● **What you need to do**:
**1)** Reproduce word for word a portion of the article on the Consumer Product Safety Improvement Act below. Begin at the words "The controversial Consumer" and stop after "retailers and manufacturers.".
**2)** Render this sentence from the article on the Consumer Product Safety Improvement Act below into Spanish: "Manufacturers must certify lead amounts do not exceed 600 parts per million and that all items created after Feb. 10 contain less than 0.1 percent phthalate."
**3)** Pick up the article on the Consumer Product Safety Improvement Act below after its final sentence and carry it forward.

● **Given passage**:
╭──

The controversial Consumer Product Safety Improvement Act (CPSIA), which strengthens regulations on children's products containing lead and the plastic component phthalate, took effect Tuesday, amid a flurry of protest from retailers and manufacturers.
Manufacturers must certify lead amounts do not exceed 600 parts per million and that all items created after Feb. 10 contain less than 0.1 percent phthalate. While thrift stores are not required to test old products they resell, any retailer selling a children's item violating the act is liable for civil or criminal prosecution.
"You can do things surgically or you can do things with a sledgehammer, and what we have is sledgehammer legislation when a surgical instrument would have been fine," said Sandra Ezell, a managing partner at Bowman and Brooke. She said she believes the broad "toxic toy ban" goes too far and will put an undue burden on companies with a history of reasonable and responsible attention to safety.
Walter Olson published reports on his blog, Overlawyered.com, of thrift stores throwing out hundreds of children's books printed before 1985, which the CPSIA said have potentially unsafe levels of lead in the ink.

╰──

● **Available data**:
╭──

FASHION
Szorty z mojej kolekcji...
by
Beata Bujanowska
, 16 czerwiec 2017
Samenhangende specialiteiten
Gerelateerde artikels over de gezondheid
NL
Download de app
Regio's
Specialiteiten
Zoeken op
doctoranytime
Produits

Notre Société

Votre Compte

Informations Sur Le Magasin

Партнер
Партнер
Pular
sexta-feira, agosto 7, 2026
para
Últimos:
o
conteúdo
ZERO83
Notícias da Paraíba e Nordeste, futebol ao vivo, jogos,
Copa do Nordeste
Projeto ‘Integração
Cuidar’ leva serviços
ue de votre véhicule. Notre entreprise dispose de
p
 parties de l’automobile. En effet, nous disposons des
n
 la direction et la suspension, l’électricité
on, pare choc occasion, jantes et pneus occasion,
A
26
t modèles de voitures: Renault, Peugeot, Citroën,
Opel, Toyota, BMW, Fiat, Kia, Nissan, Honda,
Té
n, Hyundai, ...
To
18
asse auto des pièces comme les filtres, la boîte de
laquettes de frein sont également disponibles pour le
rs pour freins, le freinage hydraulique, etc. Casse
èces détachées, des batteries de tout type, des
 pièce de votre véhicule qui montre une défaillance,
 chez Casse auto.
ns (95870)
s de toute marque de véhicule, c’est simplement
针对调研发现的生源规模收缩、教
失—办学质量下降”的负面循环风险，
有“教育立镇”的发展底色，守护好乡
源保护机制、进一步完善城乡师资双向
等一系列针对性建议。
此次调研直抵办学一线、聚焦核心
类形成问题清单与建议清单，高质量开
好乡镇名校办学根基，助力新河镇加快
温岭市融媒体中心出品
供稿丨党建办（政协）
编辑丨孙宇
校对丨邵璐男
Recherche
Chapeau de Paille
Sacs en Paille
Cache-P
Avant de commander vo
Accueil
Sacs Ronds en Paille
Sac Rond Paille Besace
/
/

╰──

● **Outputs in order**:
**1)**
The controversial Consumer Product Safety Improvement Act (CPSIA), which strengthens regulations on children's products containing lead and the plastic component phthalate, took effect Tuesday, amid a flurry of protest from retailers and manufacturers.

**2)** Los fabricantes deben certificar que las cantidades de plomo no superan las 600 partes por millón y que todos los artículos fabricados después del 10 de febrero contienen menos del 0,1 por ciento de ftalato.

**3)**
Other resale shops have discarded scores of pieces of children's clothing with snaps, zippers and buttons that fall under the act's jurisdiction.
Though the burden of proof typically falls on the plaintiff to scientifically prove a questionable item harmed a child, Ezell said the act encourages juries to unfairly place the burden on the defense. Manufacturers could anticipate an increase in class actions over the potential harm of toys bought prior to the ban, she said.
"There are a lot of excellent products and excellent companies who are going to be victims of legislation where they basically had no dog in the fight, and they are not going to survive it," she said.